### Questions on the material
a) In the slingshot forum thread, rewrite the paragraph beginning "After finishing snow removal from work" as a short list that keeps its main facts.
b) Answer these questions using the slingshot forum thread:
(i) What kind of wood is the aluminum rod set into?
(ii) What brand or color of stain was put on the stock?
(iii) What does HOE say he might design for his Starship?
c) From the slingshot forum thread, copy word for word the part starting with "You got a great" and going on through "(Jan 28, 2010)".

### Document segment
# New Starship in Space Dock



## Flatband (Dec 18, 2009)

I had started this frame a few months ago and it had to be shelved for other projects. I got a chance today to do some work on her. Materials were: 2 -36" lengths of 3/8" Diameter Aluminum Rod bent in a vise and embedded in a length of Curly Maple anchored with Epoxy and 6 studs through the rods and into the wood. The bottom piece of wood is simply a 1/4" thick piece of pine to close everything up and make it look clean. Did some rough out today but was a little too cold on the fingers so surrendered to the warm house! This Starship will have a total draw of 40"s and the prongs are 3"s apart and only 1 inch above the frame-adding to an already inherently stable shooting platform. She needs more trimming out and a proper handle but she''ll be flying soon! I already bought the Aluminum rods for the next one which will be a "Prongs Forward design"(40" also) with an inside the throat band attachment. I LOVE THIS STUFF !!!! Flatband


----------



## HOE (Nov 13, 2010)

I have problem viewing your pictures. I'm really curious how she looks like.

I'm now a big fan of Starship.


----------



## lucifer93 (May 4, 2010)

Your slingshot Crazy Flatband,







I know the condition because i have it too.


----------



## Flatband (Dec 18, 2009)

Thanks Louis, yeah we're sick Bud-all of us! But it is so cool that so many have it-I LOVE IT! Hey HOE, check this link out and maybe you can view all of the pictures Bud! Flatband









http://www.glowfoto.com/users2/Flatband/view.php?aid=36747


----------



## HOE (Nov 13, 2010)

You got a great photo album there! Glowfoto just doesn't always work with my computer sometimes. Now I saw it, great stuff! I love Forward-Prong design. Fast band changing, ease of taking off the bands.

I feel that I shoot an extended Starship better with finger support, as if I'm holding a handsaw, with my thumb and forefinger pointing forward. That way I get the natural feel like I'm shooting a simple fork, so that the extended fork doesn't move around. MAYBE I should design a finger support for my Starship.


----------



## harpersgrace (Jan 28, 2010)

Looking good so far....looks like it will "boldly go where no slingshot has gone before..."


----------



## ERdept (Jun 10, 2010)

Looks like a waterbug.


----------



## NaturalFork (Jan 21, 2010)

I just looked at your entire album. You are the man!


----------



## Flatband (Dec 18, 2009)

THE SICKNESS DWELLS WITHIN ME!!!!!!!! (And apparently with a lot of others on here too!)







Long LIve Slingshots!!!!!


----------



## Nico (Sep 10, 2010)

I really like those starships you make Gary.. One painted in black would be awesome!


----------



## Gib (Sep 21, 2010)

One day I may try these, Looks good so far!


----------



## philly (Jun 13, 2010)

Gary, way to go, love the maple, should finish up awesome.Think spring Bud, Oyster Bay Cove is calling.
Philly


----------



## Flatband (Dec 18, 2009)

After finishing snow removal from work, I hung out a little to work on my Starship. I put a coat of "Jacobean" stain over the Curly Maple stock, let her dry,then sanded and sealed it the next day with two coats of Spar Urethane. The stain really brought out the Curls. I just have to get a suitable piece of leather for the wrist brace and she be ready to sing! She'll have a 40" draw with an extremely low prong to bed clearance ( 1 1/2"s) ( Hope it's enough?) WE'll find out soon enough! I love these things!

Recorded data:
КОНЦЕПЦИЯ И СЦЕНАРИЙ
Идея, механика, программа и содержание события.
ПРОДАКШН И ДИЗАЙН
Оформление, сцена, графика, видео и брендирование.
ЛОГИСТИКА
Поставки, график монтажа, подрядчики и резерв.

### Answers to the tasks
a)
- Worked on the Starship after clearing snow at work.
- Put a coat of "Jacobean" stain on the Curly Maple stock, let it dry, then sanded it.
- Sealed it the next day with two coats of Spar Urethane; the stain really brought out the curls.
- Still needs a suitable piece of leather for the wrist brace.
- Will have a 40" draw and a very low prong-to-bed clearance of 1 1/2".

b)
(i) Curly Maple.
(ii) "Jacobean" stain.
(iii) A finger support.

c)
You got a great photo album there! Glowfoto just doesn't always work with my computer sometimes. Now I saw it, great stuff! I love Forward-Prong design. Fast band changing, ease of taking off the bands.

I feel that I shoot an extended Starship better with finger support, as if I'm holding a handsaw, with my thumb and forefinger pointing forward. That way I get the natural feel like I'm shooting a simple fork, so that the extended fork doesn't move around. MAYBE I should design a finger support for my Starship.


----------



## harpersgrace (Jan 28, 2010)